This was a pleasant surprise for Stuff, since we don’t get nearly enough Dell products into HQ to satisfy our lets-poke-it-and-see-how-it-does cravings. The Latitude E7240 is an all-business 12.5-inch notebook, nominally an ultrabook but we’ll get to that, that would nonetheless provide sterling service if you were just using it as an on-the-couch media consumption and social network update device.

The E7240 is very solidly constructed from tough plastic and metal edging and it looks and feels as though it could stand up to quite a beat. Not that we’d recommend beating your laptop, that’s just not nice. It’s fairly heavy for such a compact piece of computing hardware, weight and thickness combine to take this notebook out of the running for the ultrabook label in our opinion.

It is configured like one though, no matter how chunky it feels. The sample that we received from Dell featured a Core i5 4300U processor, running at 1.90GHz. 4GB of system memory and a 128GB solid state hard drive, along with the lack of an optical drive (where would you put it) completed the ultrabook credentials. Shame about the weight really but that factor doesn’t have an impact on the performance of the E7240, which can be briefly described as ‘pretty damned quick’. Apps and software load up without any lag, though the Intel graphics mean that you should limit the E7240’s use to business tasks.
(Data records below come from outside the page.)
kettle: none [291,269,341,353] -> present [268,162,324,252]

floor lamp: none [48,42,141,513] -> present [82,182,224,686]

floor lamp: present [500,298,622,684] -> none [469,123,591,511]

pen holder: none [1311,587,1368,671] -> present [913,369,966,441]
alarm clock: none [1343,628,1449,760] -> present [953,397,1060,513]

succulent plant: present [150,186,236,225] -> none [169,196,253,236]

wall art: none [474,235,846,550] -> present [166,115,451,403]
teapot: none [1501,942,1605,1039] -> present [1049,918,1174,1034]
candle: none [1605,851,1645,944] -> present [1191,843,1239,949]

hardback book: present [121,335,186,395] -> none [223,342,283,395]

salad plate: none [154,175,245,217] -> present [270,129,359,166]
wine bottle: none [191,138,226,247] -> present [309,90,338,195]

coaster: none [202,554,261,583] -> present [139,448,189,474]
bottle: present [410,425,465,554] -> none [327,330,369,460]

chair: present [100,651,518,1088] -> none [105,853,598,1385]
The keyboard, fairly surprisingly for such a small form factor, is very comfortable under the fingertips though the keys themselves could stand to be more tactile. You might miss a dedicated numberpad but there’s nowhere to put it and it’s not a great loss in any circumstances. The trackpad is accurate, if a bit old-school, with left- and right-click buttons sitting at the very edge of the E7240’s workspace.

What impressed us the most is the Latitude’s touchscreen display, which is a clear, solidly constructed 1080p affair. Tapping your fingers on the screen feels like you’re operating a tablet that just happens to have a keyboard attached, we’re putting that down to the Gorilla Glass construction that the E7240 uses for the display. There are lower res models of this notebook available from Dell but we’d have a hard time going back to a WXGA screen for this model.

What else does the Latitude E7240 have going for it? Ports, mostly. There’s a connector on the underside of the machine for a docking station, since it’s designed for the workday, and the rest of the connectors and holes are arrayed along the right and rear edge of the notebook. USB 3.0 is the order of the day, with SD card support, HDMI out, ethernet (as if they’d forget it), Bluetooth and WiFi (up to 802.11 ac) all rounding out the connectivity option.

As long as you are using the E7240 for its intended purpose, that is, being a business machine, you’re going to get some very good mileage out of it. The specs would also stand it in good stead for general-purpose usage and we could do worse than sit in a waiting room watching movies on the HD display when not knocking out articles with the well-spaced keyboard. It’s not the sexiest machine you’ll ever encounter but looks don’t matter. Not when the job gets done.